長期優良住宅の場合、耐震等級は3以上である必要があるので、地震保険の割引対象になります。
売却時に資産価値が上がる
長期優良住宅を将来的に売却することになった場合、建物の資産価値は高まるというメリットもあります。
長期優良住宅は耐久性や耐震性などの質や性能が高いため、一般の住宅にくらべて経年劣化などの影響を受けにくく、建設時の価値から金額を下げにくいというメリットがあります。
長期優良住宅の取得に向いている方
住宅ローンの借り入れ予定額が大きく年収が高い
高額な住宅ローンを借り入れる予定で、年収が高い方の場合、長期優良住宅の取得はおすすめです。
住宅ローン控除は年末時点での住宅ローン残高の0.7%が控除されるというもので、住宅ローンの残高が大きいほど恩恵を得られます。
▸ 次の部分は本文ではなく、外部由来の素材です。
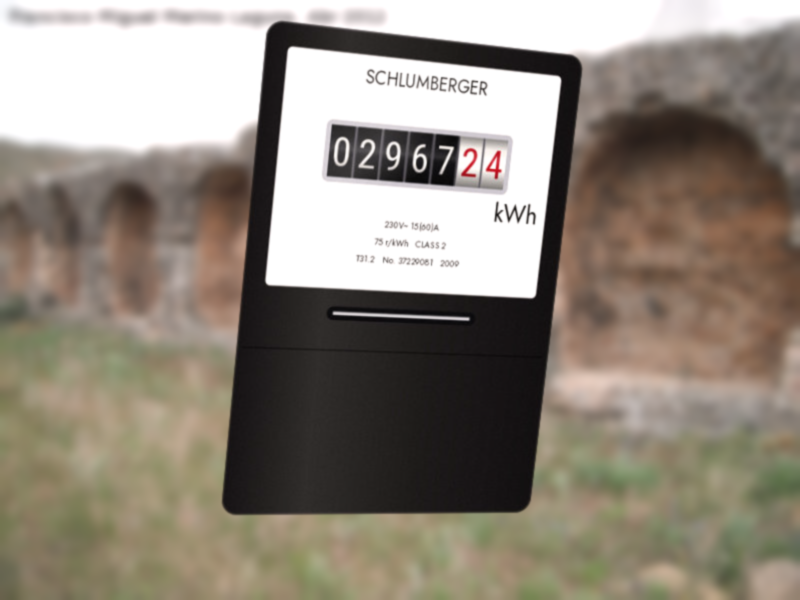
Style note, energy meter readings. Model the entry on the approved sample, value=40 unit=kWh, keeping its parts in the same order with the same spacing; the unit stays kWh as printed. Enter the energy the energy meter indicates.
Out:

つまり、高額な住宅ローンを借り入れた方にはメリットになります。
将来的に住宅の売却や賃貸を考えている
長期優良住宅は、耐震性や耐久性に優れていて、定期的な点検や修繕をおこなうので、一般的な住宅とくらべて、建物を良質な状態で保つことができ、長く住んでも資産価値を高く維持できるという特徴があります。
賃貸住宅として活用するとなった場合でも、借り手が見つかりやすく賃貸収入を得ることができるといったメリットがあります。
子どもや孫世代にも引き継げる住宅を建てたい
性能に優れ定期的な点検や修繕をおこなう長期優良住宅であれば、子どもや孫が所有者となって、住む世帯が変わってもおなじ場所で住み続けられる可能性が高いです。
長期優良住宅の取得を検討するときのポイント
取得する場合は長期優良住宅の取得実績がある建築会社と契約する
長期優良住宅を建てるには、必要になる申請や手続きがあります。建築においては高い技術力と豊富な知識が必要となるので、長期優良住宅の取得実績のある会社に依頼しましょう。